Great Britain

Whisky distillery says its entire delivery fleet will run on ‘green biogas’

A Scotch whisky company has said that its entire delivery fleet will run on “green biogas” created from distillery waste.

Glenfiddich, which makes single malt whisky, said that production residues from its distillery in Dufftown, Moray, will be converted into an “ultra-low carbon fuel gas that produces minimal carbon dioxide and other harmful emissions”.

A spokesperson for the company said it has already installed fuelling stations and its adapted lorries will soon hit Scotland’s roads running on the low carbon fuel.

The technology required to convert waste into fuel was developed by Glenfiddich’s parent company, William Grant and Sons. Traditionally, Glenfiddich sold spent grains left from the malting process for high-protein cattle feed.

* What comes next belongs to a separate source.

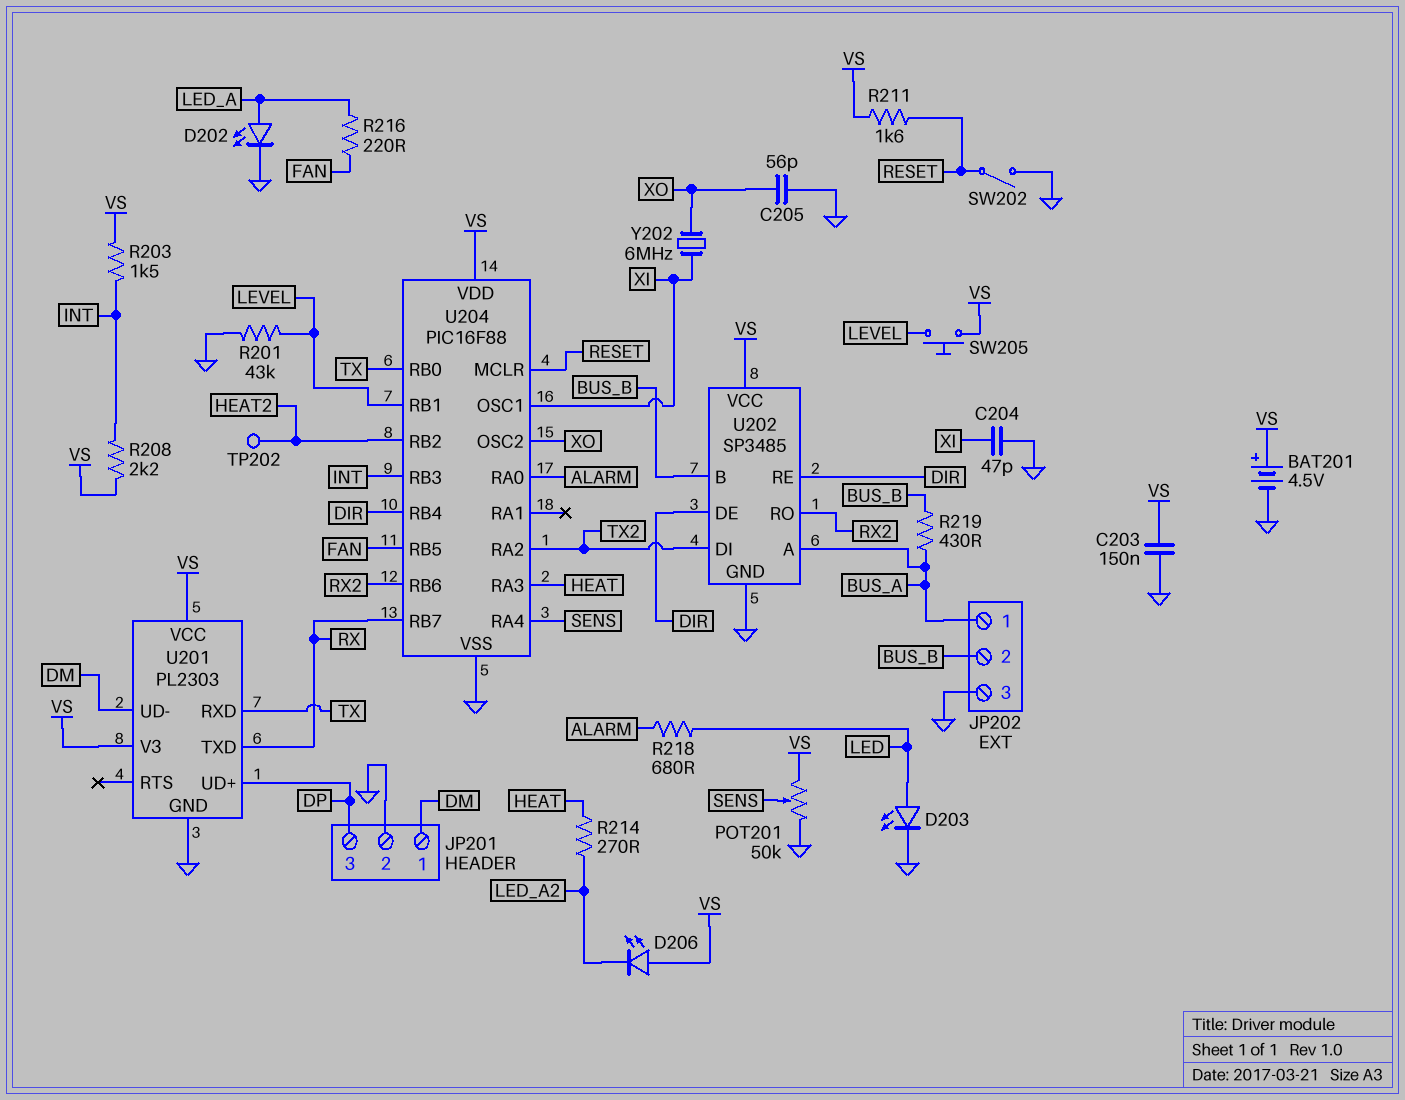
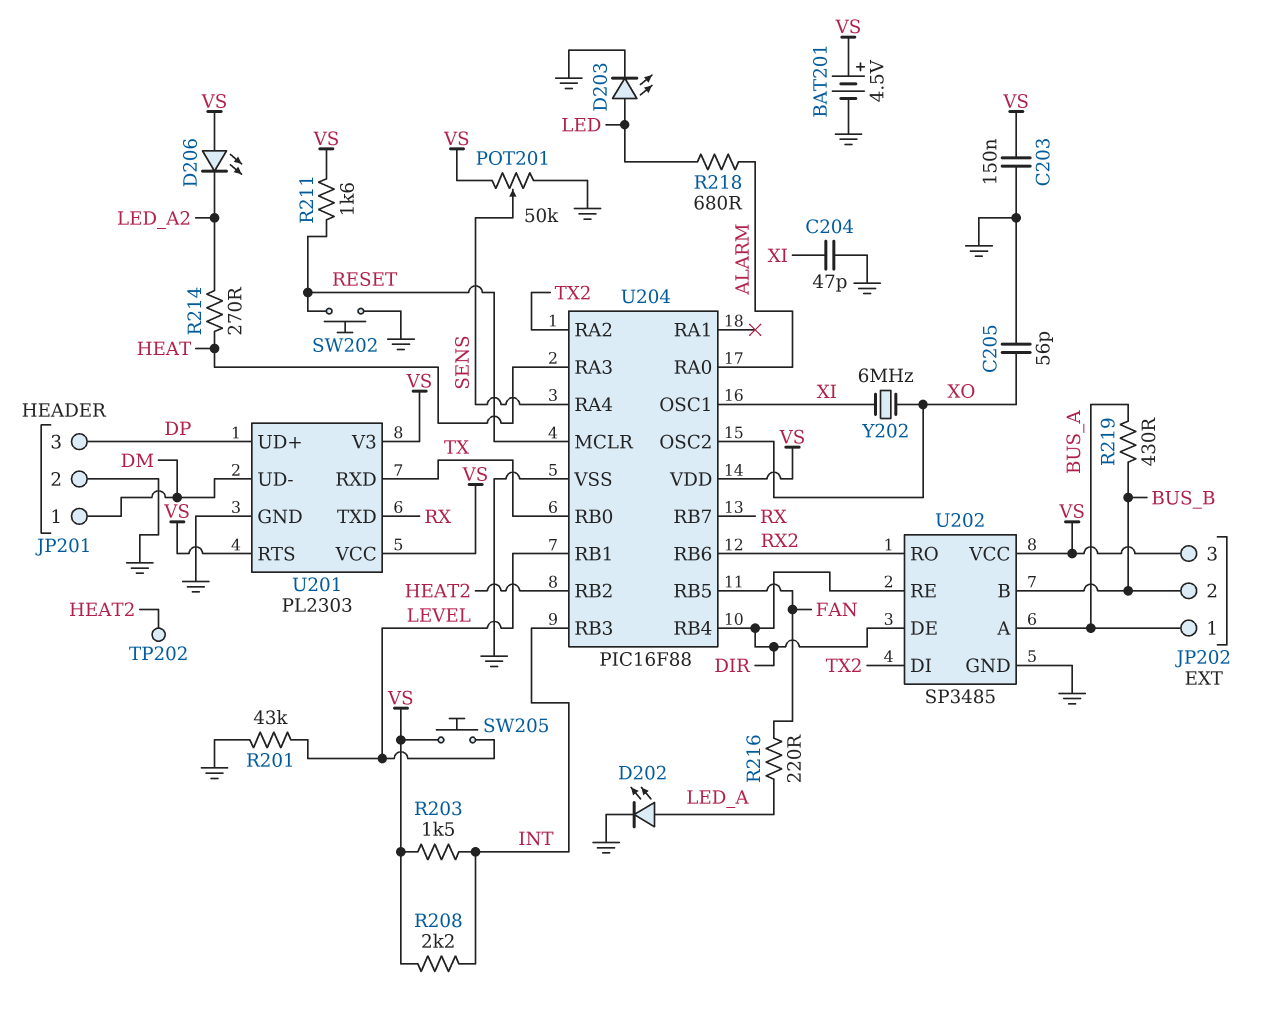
JP202 pin 3: GND -> VS
SW202: switch (GND, RESET) -> button (GND, RESET)
U201 pin RTS: none -> VS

However, the new conversion process uses anaerobic digestion, in which bacteria is used to break down organic matter to produce biogas in order to to create fuel. Liquid waste can also be used to create the fuel, allowing the distillery to recycle all its waste products.

Stuart Watts, William Grant and Sons’ distilleries director, said: “It has taken more than a decade for Glenfiddich to become the first distillery to process 100 per cent of its waste residues on its own site, then to be the first to process those residues into biogas fuel to power its trucks.

“We are proud of these renewable energy breakthroughs in our industry as we scale up the de-carbonising benefits of this closed-loop process across our entire transport fleet.”

According to Mr Watts, the biogas reduces carbon dioxide by more than 95 per cent and other greenhouse emissions almost entirely compared to diesel and other fossil fuels.

Each delivery lorry will displace up to 250 tonnes of carbon dioxide every year, equivalent to planting up to 4,000 trees or displacing natural gas from 112 households, he added.

William Grant and Sons plans to use the same technology across its entire transport fleet and make it available to the Scottish whisky industry “to support the decarbonisation of transport in line with UK and Scottish governments’ net zero targets”.

Scotland committed to becoming a net-zero society by 2045, five years ahead of the rest of the UK, under the Climate Change Act 2019.